The revenue from crude oil sales at the corporation related to evacuated crude from the refineries sold directly to marketers during the year, petroleum products sales including the sale of Premium Motor Spirit, Dual Purpose Kerosene, Automotive Gasoline Oil, lubricants and other related products.
Last week, fuel scarcity surfaced across the major cities of Nigeria when the NNPC failed to supply adequate products to end-users, according to the Independent Petroleum Marketers Association of Nigeria (IPMAN). While the scarcity seems to have abated, the majority of filling stations across the country are still seen selling above the official pump price of N165 to as high as N180 thereby extorting the end-users.
Joe Nwakwue, a policy analyst and immediate past Chairman, of the Society of Petroleum Engineers Nigeria Council, was of the view that there was more to gain in the PIA than regret.
He had told our correspondent that the PIA provides an opportunity to reset the oil industry for growth and value addition.
However, according to Nwakwue, clearing up the mess in the Nigerian oil and gas industry takes a while.
“It will take some time because there are some challenges, but this is a good opportunity to develop an oil and gas industry,” he said.
The Group Managing Director (GMD) of NNPC Ltd, Mele Kyari, had reportedly said that the transformation signified a new beginning for the entity.

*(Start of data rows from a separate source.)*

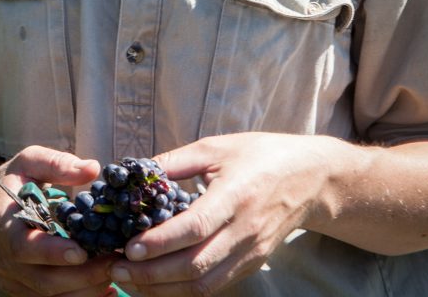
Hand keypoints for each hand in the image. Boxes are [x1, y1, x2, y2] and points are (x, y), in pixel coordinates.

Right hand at [0, 144, 115, 296]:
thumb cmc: (14, 180)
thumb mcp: (30, 161)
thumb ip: (58, 164)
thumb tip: (93, 168)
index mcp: (3, 225)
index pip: (24, 246)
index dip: (51, 252)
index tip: (81, 251)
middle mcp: (4, 258)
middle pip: (41, 279)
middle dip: (80, 275)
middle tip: (113, 262)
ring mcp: (12, 278)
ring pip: (48, 296)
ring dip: (83, 290)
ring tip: (113, 273)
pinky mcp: (23, 289)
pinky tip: (105, 289)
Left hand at [109, 133, 332, 296]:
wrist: (309, 177)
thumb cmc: (260, 155)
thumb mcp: (217, 146)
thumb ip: (177, 160)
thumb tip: (136, 171)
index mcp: (235, 195)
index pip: (195, 228)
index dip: (161, 242)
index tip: (130, 246)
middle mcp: (244, 230)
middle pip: (195, 265)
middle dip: (153, 273)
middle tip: (118, 268)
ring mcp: (250, 252)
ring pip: (204, 284)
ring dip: (164, 288)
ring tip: (130, 279)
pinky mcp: (251, 264)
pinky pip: (215, 286)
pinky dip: (184, 290)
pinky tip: (159, 283)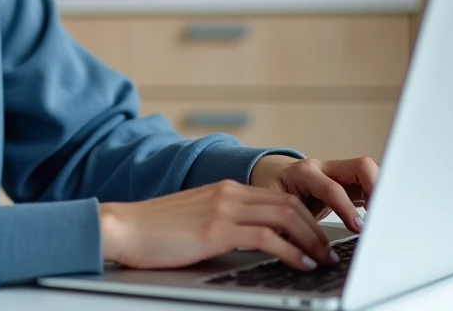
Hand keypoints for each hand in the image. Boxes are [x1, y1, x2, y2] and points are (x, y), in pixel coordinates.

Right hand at [99, 180, 339, 272]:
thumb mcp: (197, 220)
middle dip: (317, 228)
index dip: (307, 216)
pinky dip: (291, 251)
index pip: (279, 197)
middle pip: (289, 204)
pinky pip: (267, 238)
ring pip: (285, 217)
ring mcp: (223, 208)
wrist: (122, 227)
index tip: (320, 237)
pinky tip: (301, 264)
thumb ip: (225, 223)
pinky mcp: (216, 229)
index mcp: (226, 189)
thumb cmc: (154, 231)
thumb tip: (253, 243)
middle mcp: (229, 192)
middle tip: (331, 252)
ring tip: (323, 260)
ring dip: (311, 240)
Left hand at [249, 154, 378, 234]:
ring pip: (368, 170)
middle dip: (375, 188)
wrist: (271, 173)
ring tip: (384, 215)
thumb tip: (299, 253)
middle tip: (380, 215)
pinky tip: (380, 212)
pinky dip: (378, 194)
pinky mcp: (347, 180)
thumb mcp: (273, 208)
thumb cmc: (272, 190)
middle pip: (359, 166)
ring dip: (380, 190)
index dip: (346, 208)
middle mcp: (325, 167)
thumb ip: (287, 227)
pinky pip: (368, 180)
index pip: (332, 188)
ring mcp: (338, 171)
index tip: (358, 228)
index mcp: (304, 173)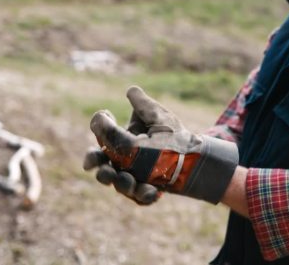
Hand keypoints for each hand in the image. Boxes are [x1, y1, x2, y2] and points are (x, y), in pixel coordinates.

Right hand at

According to him, the company will do all things possible to guarantee compliance with the requirements of the PIA in terms of guidelines and timetables for action.
Kyari hinted that the new business would be active when the Ministers of Petroleum and Finance transfer verified assets from the corporation to the NNPC Ltd, adding that the earliest time the corporation could begin to issue its Initial Public Offer (IPO) to investors would be in the next two years.
Reacting to making the new NPPC a quoted company, the National Coordinator of the Progressive Shareholders Association, Boniface Okezie, queried the remains in NNPC that would make for attractive to investors when the company’s shares are eventually listed on the Nigerian Exchange Limited (NGX).
He said, “After many years of wastage by the management since it came to being, I think we missed the opportunity to have not brought the NNPC to be made a publicly quoted company over these years. If we had done this, the wastage of subsidy would not have been in trillions. Nigerians would not have found themselves in the mess we see ourselves now. It is later than never!”